Pas un bruit, si ce n’est quelques oies qui passaient au-dessus
de la pénichette en conversant, de temps à autre. Nous
serions bien restés quelques mois de plus, mais, à quelques
kilomètres de là, nous avions rendez-vous avec les tulipes.
Alors… nous sommes partis sur la pointe des pieds, en faisant
le moins de bruit possible. Dans le champs en face, une dizaine d’oies
surveillaient jalousement leurs petits, et se sont écartées à notre
passage, prudentes…
Après
Oude-Wetering, nous avons obliqué sur la gauche en direction
de Lisse, où se situe le Keukenhof, le célèbre
parc aux sept millions de bulbes. Nous avons croisé des moulins,
sommes passés au dessus de l’autoroute, avons attendu
vingt minutes à un pont dont le préposé ne nous
aimait pas, visiblement (mais comme nous avions le temps, il a bien
fallu qu’il nous ouvre, en fin de compte), nous avons vu d’autres
vaches industrielles, mais de tulipes, point ! Il y avait bien
des champs, mais verts.

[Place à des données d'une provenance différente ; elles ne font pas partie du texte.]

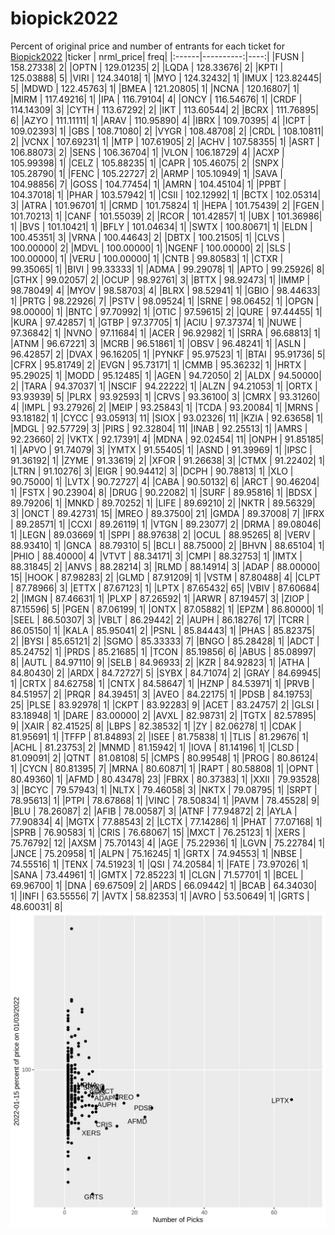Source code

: # biopick2022
Percent of original price and number of entrants for each ticket for [Biopick2022](https://twitter.com/hashtag/Biopick2022)
|ticker | nrml_price| freq|
|:------|----------:|----:|
|FUSN   |  158.27338|    2|
|OPTN   |  129.01235|    2|
|LQDA   |  128.33676|    2|
|KPTI   |  125.03888|    5|
|VIRI   |  124.34018|    1|
|MYO    |  124.32432|    1|
|IMUX   |  123.82445|    5|
|MDWD   |  122.45763|    1|
|BMEA   |  121.20805|    1|
|NCNA   |  120.16807|    1|
|MIRM   |  117.49216|    1|
|IPA    |  116.79104|    4|
|ONCY   |  116.54676|    1|
|CRDF   |  114.14309|    3|
|CYTH   |  113.67292|    2|
|IKT    |  113.60544|    2|
|BCRX   |  111.76895|    6|
|AZYO   |  111.11111|    1|
|ARAV   |  110.95890|    4|
|IBRX   |  109.70395|    4|
|ICPT   |  109.02393|    1|
|GBS    |  108.71080|    2|
|VYGR   |  108.48708|    2|
|CRDL   |  108.10811|    2|
|VCNX   |  107.69231|    1|
|MTP    |  107.61905|    2|
|ACHV   |  107.58355|    1|
|ASRT   |  106.88073|    2|
|SENS   |  106.36704|    1|
|VLON   |  106.18729|    4|
|ACXP   |  105.99398|    1|
|CELZ   |  105.88235|    1|
|CAPR   |  105.46075|    2|
|SNPX   |  105.28790|    1|
|FENC   |  105.22727|    2|
|ARMP   |  105.10949|    1|
|SAVA   |  104.98856|    7|
|GOSS   |  104.77454|    1|
|AMRN   |  104.45104|    1|
|PPBT   |  104.37018|    1|
|PHAR   |  103.57942|    1|
|CSII   |  102.12992|    1|
|BCTX   |  102.05314|    3|
|ATRA   |  101.96701|    1|
|CRMD   |  101.75824|    1|
|HEPA   |  101.75439|    2|
|FGEN   |  101.70213|    1|
|CANF   |  101.55039|    2|
|RCOR   |  101.42857|    1|
|UBX    |  101.36986|    1|
|BVS    |  101.10421|    1|
|BFLY   |  101.04634|    1|
|SWTX   |  100.80671|    1|
|ELDN   |  100.45351|    3|
|VRNA   |  100.44643|    2|
|DBTX   |  100.21505|    1|
|CLVS   |  100.00000|    2|
|MDVL   |  100.00000|    1|
|NGENF  |  100.00000|    2|
|SLS    |  100.00000|    1|
|VERU   |  100.00000|    1|
|CNTB   |   99.80583|    1|
|CTXR   |   99.35065|    1|
|BIVI   |   99.33333|    1|
|ADMA   |   99.29078|    1|
|APTO   |   99.25926|    8|
|GTHX   |   99.02057|    2|
|OCUP   |   98.92761|    3|
|BTTX   |   98.92473|    1|
|IMMP   |   98.78049|    4|
|MYOV   |   98.58703|    4|
|BLRX   |   98.52941|    1|
|GBIO   |   98.44633|    1|
|PRTG   |   98.22926|    7|
|PSTV   |   98.09524|    1|
|SRNE   |   98.06452|    1|
|OPGN   |   98.00000|    1|
|BNTC   |   97.70992|    1|
|OTIC   |   97.59615|    2|
|QURE   |   97.44455|    1|
|KURA   |   97.42857|    1|
|GTBP   |   97.37705|    1|
|ACIU   |   97.37374|    1|
|NUWE   |   97.36842|    1|
|NVNO   |   97.11684|    1|
|ACER   |   96.92982|    1|
|SRRA   |   96.68813|    1|
|ATNM   |   96.67221|    3|
|MCRB   |   96.51861|    1|
|OBSV   |   96.48241|    1|
|ASLN   |   96.42857|    2|
|DVAX   |   96.16205|    1|
|PYNKF  |   95.97523|    1|
|BTAI   |   95.91736|    5|
|CFRX   |   95.81749|    2|
|EVGN   |   95.73171|    1|
|CMMB   |   95.36232|    1|
|HRTX   |   95.29025|    1|
|MODD   |   95.12485|    1|
|AGEN   |   94.72050|    2|
|ALDX   |   94.50000|    2|
|TARA   |   94.37037|    1|
|NSCIF  |   94.22222|    1|
|ALZN   |   94.21053|    1|
|ORTX   |   93.93939|    5|
|PLRX   |   93.92593|    1|
|CRVS   |   93.36100|    3|
|CMRX   |   93.31260|    4|
|IMPL   |   93.27926|    2|
|MEIP   |   93.25843|    1|
|TCDA   |   93.20084|    1|
|MRNS   |   93.18182|    1|
|CYCC   |   93.05913|   11|
|SIOX   |   93.02326|   11|
|KZIA   |   92.63658|    1|
|MDGL   |   92.57729|    3|
|PIRS   |   92.32804|   11|
|INAB   |   92.25513|    1|
|AMRS   |   92.23660|    2|
|VKTX   |   92.17391|    4|
|MDNA   |   92.02454|   11|
|ONPH   |   91.85185|    1|
|APVO   |   91.74079|    3|
|YMTX   |   91.55405|    1|
|ASND   |   91.39969|    1|
|IPSC   |   91.36192|    1|
|ZYME   |   91.33619|    2|
|XFOR   |   91.26638|    3|
|CTMX   |   91.22402|    1|
|LTRN   |   91.10276|    3|
|EIGR   |   90.94412|    3|
|DCPH   |   90.78813|    1|
|XLO    |   90.75000|    1|
|LVTX   |   90.72727|    4|
|CABA   |   90.50132|    6|
|ARCT   |   90.46204|    1|
|FSTX   |   90.23904|    8|
|DRUG   |   90.22082|    1|
|SURF   |   89.95816|    1|
|BDSX   |   89.79206|    1|
|MNKD   |   89.70252|    1|
|LIFE   |   89.69210|    2|
|NKTR   |   89.56329|    3|
|ONCT   |   89.42731|   15|
|MREO   |   89.37500|   21|
|GMDA   |   89.37008|    7|
|IFRX   |   89.28571|    1|
|CCXI   |   89.26119|    1|
|VTGN   |   89.23077|    2|
|DRMA   |   89.08046|    1|
|LEGN   |   89.03669|    1|
|SPPI   |   88.97638|    2|
|OCUL   |   88.95265|    8|
|VERV   |   88.93410|    1|
|GNCA   |   88.79310|    5|
|BCLI   |   88.75000|    2|
|BHVN   |   88.65104|    1|
|PHIO   |   88.40000|    4|
|VTVT   |   88.34171|    3|
|CMPI   |   88.32753|    1|
|IMTX   |   88.31845|    2|
|ANVS   |   88.28214|    3|
|RLMD   |   88.14914|    3|
|ADAP   |   88.00000|   15|
|HOOK   |   87.98283|    2|
|GLMD   |   87.91209|    1|
|VSTM   |   87.80488|    4|
|CLPT   |   87.78966|    3|
|ETTX   |   87.67123|    1|
|LPTX   |   87.65432|   65|
|VBIV   |   87.60684|    2|
|IMGN   |   87.46631|    1|
|PLXP   |   87.26592|    1|
|ARWR   |   87.19457|    3|
|ZIOP   |   87.15596|    5|
|PGEN   |   87.06199|    1|
|ONTX   |   87.05882|    1|
|EPZM   |   86.80000|    1|
|SEEL   |   86.50307|    3|
|VBLT   |   86.29442|    2|
|AUPH   |   86.18276|   17|
|TCRR   |   86.05150|    1|
|KALA   |   85.95041|    2|
|PSNL   |   85.84443|    1|
|PHAS   |   85.82375|    2|
|BYSI   |   85.65121|    2|
|SGMO   |   85.33333|    7|
|BNGO   |   85.28428|    1|
|ADCT   |   85.24752|    1|
|PRDS   |   85.21685|    1|
|TCON   |   85.19856|    6|
|ABUS   |   85.08997|    8|
|AUTL   |   84.97110|    9|
|SELB   |   84.96933|    2|
|KZR    |   84.92823|    1|
|ATHA   |   84.80430|    2|
|ARDX   |   84.72727|    5|
|SYBX   |   84.71074|    2|
|GRAY   |   84.69945|    1|
|CRTX   |   84.62758|    1|
|CNTX   |   84.58647|    1|
|HZNP   |   84.53971|    1|
|PRVB   |   84.51957|    2|
|PRQR   |   84.39451|    3|
|AVEO   |   84.22175|    1|
|PDSB   |   84.19753|   25|
|PLSE   |   83.92978|    1|
|CKPT   |   83.92283|    9|
|ACET   |   83.24757|    2|
|GLSI   |   83.18948|    1|
|DARE   |   83.00000|    2|
|AVXL   |   82.98731|    2|
|TGTX   |   82.57895|    9|
|XAIR   |   82.41525|    8|
|LBPS   |   82.38532|    1|
|ZY     |   82.06278|    1|
|CDAK   |   81.95691|    1|
|TFFP   |   81.84893|    2|
|ISEE   |   81.75838|    1|
|TLIS   |   81.29676|    1|
|ACHL   |   81.23753|    2|
|MNMD   |   81.15942|    1|
|IOVA   |   81.14196|    1|
|CLSD   |   81.09091|    2|
|QTNT   |   81.08108|    5|
|CMPS   |   80.99548|    1|
|PROG   |   80.86124|    1|
|CYCN   |   80.81395|    7|
|MRNA   |   80.60871|    1|
|RAPT   |   80.58808|    1|
|OPNT   |   80.49360|    1|
|AFMD   |   80.43478|   23|
|FBRX   |   80.37383|    1|
|XXII   |   79.93528|    3|
|BCYC   |   79.57943|    1|
|NLTX   |   79.46058|    3|
|NKTX   |   79.08795|    1|
|SRPT   |   78.95613|    1|
|PTPI   |   78.67868|    1|
|VINC   |   78.50834|    1|
|PAVM   |   78.45528|    9|
|BLU    |   78.26087|    2|
|AFIB   |   78.00587|    3|
|ATNF   |   77.94872|    2|
|AYLA   |   77.90834|    4|
|MGTX   |   77.88543|    2|
|LCTX   |   77.14286|    1|
|PHAT   |   77.07168|    1|
|SPRB   |   76.90583|    1|
|CRIS   |   76.68067|   15|
|MXCT   |   76.25123|    1|
|XERS   |   75.76792|   12|
|AXSM   |   75.70143|    4|
|AGE    |   75.22936|    1|
|LGVN   |   75.22784|    1|
|JNCE   |   75.20958|    1|
|ALPN   |   75.16245|    1|
|GRTX   |   74.94553|    1|
|NBSE   |   74.55516|    1|
|TENX   |   74.51923|    1|
|QSI    |   74.20584|    1|
|FATE   |   73.97026|    1|
|SANA   |   73.44961|    1|
|GMTX   |   72.85223|    1|
|CLGN   |   71.57701|    1|
|BCEL   |   69.96700|    1|
|DNA    |   69.67509|    2|
|ARDS   |   66.09442|    1|
|BCAB   |   64.34030|    1|
|INFI   |   63.55556|    7|
|AVTX   |   58.82353|    1|
|AVRO   |   53.50649|    1|
|GRTS   |   48.60031|    8|
![retvspicks](biopicks.png?raw=true)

Sans fleurs. Nous commençions à désespérer,
lorsque, miracle, une tache rouge et rose a crevé le paysage,
pas très loin de la route qui longe le canal. Puis un autre
champ est apparu, et encore un autre. Les appareils photos ont pris
l’air, soudain. La péniche avançait à peine,
la vitesse au minimum, et le spectacle devait valoir la peine, vu de
la berge. Je parle de nous, bien sûr…
Le bateau s’est
remis en marche, doucement. Evidemment, les tulipes étaient assez
loin, il n’y en avait pas eu beaucoup, et probablement à cause
de l’effet de serre, elles avaient fleuri plus tôt, et… Stop !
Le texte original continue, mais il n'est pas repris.